-- Opening Marker --
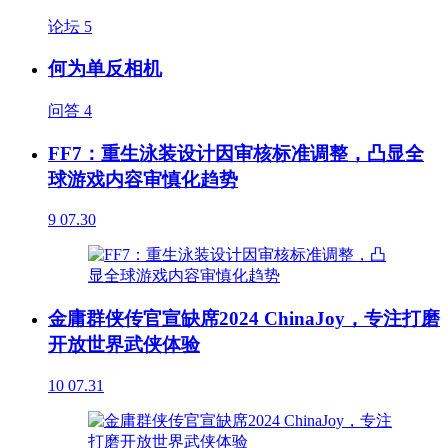
论坛
5
何为单反相机
问答
4
FF7：重生泳装设计因审核标准调整，凸显全
球游戏内容审慎化趋势
9
07.30
金庸群侠传官宣缺席2024 ChinaJoy，专注打磨
开放世界武侠体验
10
07.31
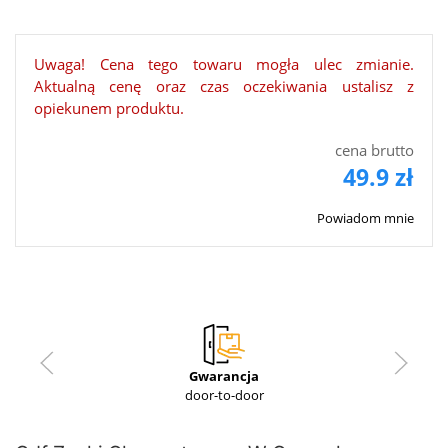
Uwaga! Cena tego towaru mogła ulec zmianie.
Aktualną cenę oraz czas oczekiwania ustalisz z
opiekunem produktu.
cena brutto
49.9 zł
Powiadom mnie
Gwarancja
door-to-door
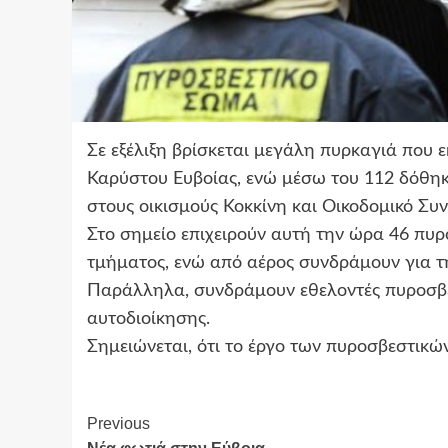
Σε εξέλιξη βρίσκεται μεγάλη πυρκαγιά που
Καρύστου Ευβοίας, ενώ μέσω του 112 δόθηκ
στους οικισμούς Κοκκίνη και Οικοδομικό Συν
Στο σημείο επιχειρούν αυτή την ώρα 46 πυ
τμήματος, ενώ από αέρος συνδράμουν για τη
Παράλληλα, συνδράμουν εθελοντές πυροσβέ
αυτοδιοίκησης.
Σημειώνεται, ότι το έργο των πυροσβεστικώ
Continue
Previous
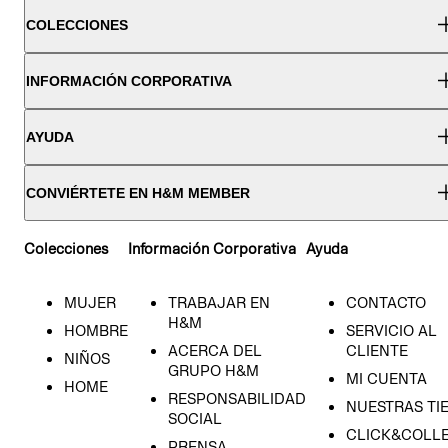
COLECCIONES
INFORMACIÓN CORPORATIVA
AYUDA
CONVIÉRTETE EN H&M MEMBER
Colecciones
Información Corporativa
Ayuda
MUJER
TRABAJAR EN
CONTACTO
H&M
HOMBRE
SERVICIO AL
ACERCA DEL
CLIENTE
NIÑOS
GRUPO H&M
MI CUENTA
HOME
RESPONSABILIDAD
NUESTRAS TI
SOCIAL
CLICK&COLLE
PRENSA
-- Closing Marker --
PROBLEM DETAILS:
Print the lines above exactly as they appear, starting with the line that contains "Σε εξέλιξη βρίσκεται μεγάλη πυρκαγιά που" and continuing through the final line. Leave the pictures out.

ANSWER TO THIS TASK:
Σε εξέλιξη βρίσκεται μεγάλη πυρκαγιά που
Καρύστου Ευβοίας, ενώ μέσω του 112 δόθηκ
στους οικισμούς Κοκκίνη και Οικοδομικό Συν
Στο σημείο επιχειρούν αυτή την ώρα 46 πυ
τμήματος, ενώ από αέρος συνδράμουν για τη
Παράλληλα, συνδράμουν εθελοντές πυροσβέ
αυτοδιοίκησης.
Σημειώνεται, ότι το έργο των πυροσβεστικώ
Continue
Previous
COLECCIONES
INFORMACIÓN CORPORATIVA
AYUDA
CONVIÉRTETE EN H&M MEMBER
Colecciones
Información Corporativa
Ayuda
MUJER
TRABAJAR EN
CONTACTO
H&M
HOMBRE
SERVICIO AL
ACERCA DEL
CLIENTE
NIÑOS
GRUPO H&M
MI CUENTA
HOME
RESPONSABILIDAD
NUESTRAS TI
SOCIAL
CLICK&COLLE
PRENSA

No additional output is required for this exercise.